Eu mesmo considero-me pardo, mas me casei com uma mulher branca (sem eufemismos) e com ela tive filhos. Quando nasceu meu primogênito, tive dificuldades em definir qual cor de cútis que eu deveria registrá-lo em sua certidão de nascimento, haja vista que não era claro para mim se a criança seria branca como a mãe, ou parda como o pai, ou seria uma mistura dos dois. Na dúvida, tentando ser mais fidedigno possível, o registrei como “moreno claro”, que é uma cor de pele que não consta nos manuais do “politicamente correto”.
Meus familiares riram de mim quando viram a forma que eu o tinha registrado, porque ele hoje é realmente mais branco que o pai, porém mais moreno que a mãe. Todavia, posso dizer que tive uma premunição e meu filho pode autodeclarar-se pardo, para cumprir uma das primeiras prerrogativas do sistema de cotas. Porém, com muito esforço financeiro, meus filhos sempre estudaram em escola privada. Este é o sacrifício que fazemos para deixá-los em condições para realizar um bom vestibular para uma universidade pública. Pelo menos era como deveria ser. Agora, pais em situação idêntica a minha tem que decidir se colocam os filhos em escola pública, ou se os mantém em escola privada e amargam que sejam discriminados pelo sistema de cotas.
Jamais tivemos os problemas raciais ao nível da sociedade norte-americana, pois desde Casa-Branca & Senzala(2) sabemos que a mestiçagem acontece no Brasil e que o nosso problema sempre foi (e ainda o é) a péssima distribuição de renda deste país, com o agravante de um Estado que é incapaz de promover a igualdade por meio de serviços públicos, dentre eles o educacional.
Desta forma, como os ensinos Fundamental e Médio em escola pública é um caso que não se resolve em uma “canetada”, a partir desta nova realidade, a mesma defasagem de conhecimento em alunos que entram nas universidade privadas, agora também irão refletir-se nas universidades públicas. Ora, isto não é uma novidade, pois o processo de seleção que vem sendo realizado no ensino privado superior, em sua maioria, apenas faz a captação daqueles alunos que não conseguiram vaga (por mérito próprio) no ensino público.

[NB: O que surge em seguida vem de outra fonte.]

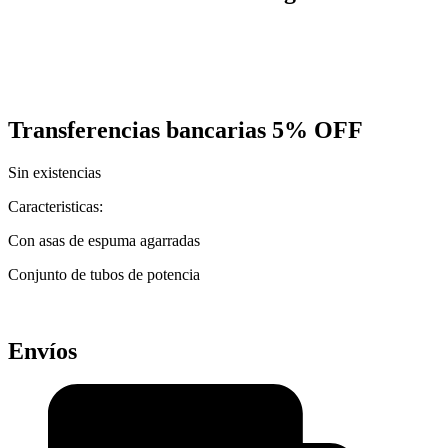
Transferencias bancarias
5% OFF
Sin existencias
Caracteristicas:
Con asas de espuma agarradas
Conjunto de tubos de potencia
Envíos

O Brasil não conseguiu socializar a educação de qualidade, mas com essa nossa política educacional de cotas, muito provavelmente estará socializando a mediocridade. Espero estar errado, contudo somente o tempo dirá.
Notas:
1. Rendimento dos alunos de matemática piora entre o 5º e o 9º ano, Jornal Folha de São Paulo, disponível em: http://www1.folha.uol.com.br/educacao/1255223-rendimento-dos-alunos-de-matematica-piora-entre-o-5-e-o-9-ano.shtml
2. FREYRE, Gilberto. Casa-Grande & Senzala. 49ª Ed. São Paulo: Global, 2004.